*** Opening TEXT PROVIDED ***
Subscribe Bookmark RSS Feed

What are the principal components in a 3D Biplot after k-means clustering?

Luq

New Contributor

Joined:

Jan 11, 2017

Hi,

 

I have clustered a dataset with n=5008 using the kmeans clustering algorithm. One option for a visualization is the 3D biplot that uses 3 axes with the principal components. Unfortunately, I can not find a clear explanation where it comes from. My guess is, that simply the variables used for clustering are used for a principal component analysis, but i have no proof.

 

Thank you for your help!

Seb

2 REPLIES
txnelson

Super User

Joined:

Jun 22, 2012

I selected the "?" tool and clicked on the 3D biplot and the help screen for the K Means Clustering Report Options was displayed.  Here is part of its verbage:

 

Biplot
Shows a plot of the points and clusters in the first two principal components of the data. Circles are drawn around the cluster centers. The size of the circles is proportional to the count inside the cluster. The shaded area is the 50% density contour around the mean, and indicates where 50% of the observations in that cluster would fall (Mardia et al., 1980). Below the plot is an option to save the cluster colors to the data table. The eigenvalues are shown in decreasing order.
Biplot Options
Contains the following options for controlling the appearance of the Biplot:
Show Biplot Rays
Shows the biplot rays. The labeled rays show the directions of the covariates in the subspace defined by the principal components. They represent the degree of association of each variable with each principal component.
Biplot Ray Position
Enables you to specify the position and radius scaling of the biplot rays. By default, the rays emanate from the point (0,0). In the plot, you can drag the rays or use this option to specify coordinates. You can also adjust the scaling of the rays to make them more visible with the radius scaling option.
Mark Clusters
Assigns markers that identify the clusters to the rows of the data table.
Biplot 3D
Shows a three-dimensional biplot of the data. Available only when there are three or more variables.
 
 

And as seen below the 3D Biplot is just an expansion on the 2D Biplot, so the 2D Biplot definition also describes the 3D Biplot

biplot.PNG

 

I hope this is helpful

Jim
Luq

New Contributor

Joined:

Jan 11, 2017

Hi Jim,

 

thank you for your answer. I think I am on the right track. I'm still wondering about the definition. It says the "principal components of the data". It is not clear if the PCA ist based on the whole dataset and used in the visualization of the kmeans-clustering result or it is based in the variables used for clustering. I guess it is the latter case, It is not clearly stated though.

 

Thanks,

Seb
*** Closing TEXT PROVIDED ***
*** Opening INPUT DATA ***
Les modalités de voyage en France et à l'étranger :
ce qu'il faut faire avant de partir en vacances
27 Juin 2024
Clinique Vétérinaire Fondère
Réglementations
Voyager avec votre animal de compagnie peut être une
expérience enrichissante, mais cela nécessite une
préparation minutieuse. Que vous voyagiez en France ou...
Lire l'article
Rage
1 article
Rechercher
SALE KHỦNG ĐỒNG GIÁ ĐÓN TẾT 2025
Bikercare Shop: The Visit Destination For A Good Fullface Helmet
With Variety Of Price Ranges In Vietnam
*** Closing INPUT DATA ***
ACTIVITY:
Can you repeat everything in the forum thread on 3D biplots from "Biplot Ray Position" down to "radius scaling option.", word for word?

EXERCISE RESULT:
Biplot Ray Position
Enables you to specify the position and radius scaling of the biplot rays. By default, the rays emanate from the point (0,0). In the plot, you can drag the rays or use this option to specify coordinates. You can also adjust the scaling of the rays to make them more visible with the radius scaling option.